Work required :: Repeat the listing that follows exactly. Pictures are not part of the copy.

Dataset ::
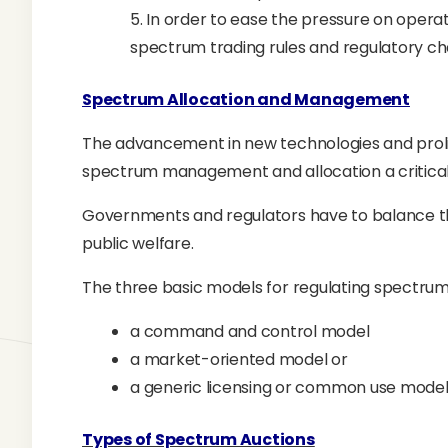
5. In order to ease the pressure on oper
spectrum trading rules and regulatory ch
Spectrum Allocation and Management
The advancement in new technologies and prol
spectrum management and allocation a critical
Governments and regulators have to balance the
public welfare.
The three basic models for regulating spectru
a command and control model
a market-oriented model or
a generic licensing or common use mode
Types of Spectrum Auctions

Final answer ::
5. In order to ease the pressure on oper
spectrum trading rules and regulatory ch
Spectrum Allocation and Management
The advancement in new technologies and prol
spectrum management and allocation a critical
Governments and regulators have to balance the
public welfare.
The three basic models for regulating spectru
a command and control model
a market-oriented model or
a generic licensing or common use mode
Types of Spectrum Auctions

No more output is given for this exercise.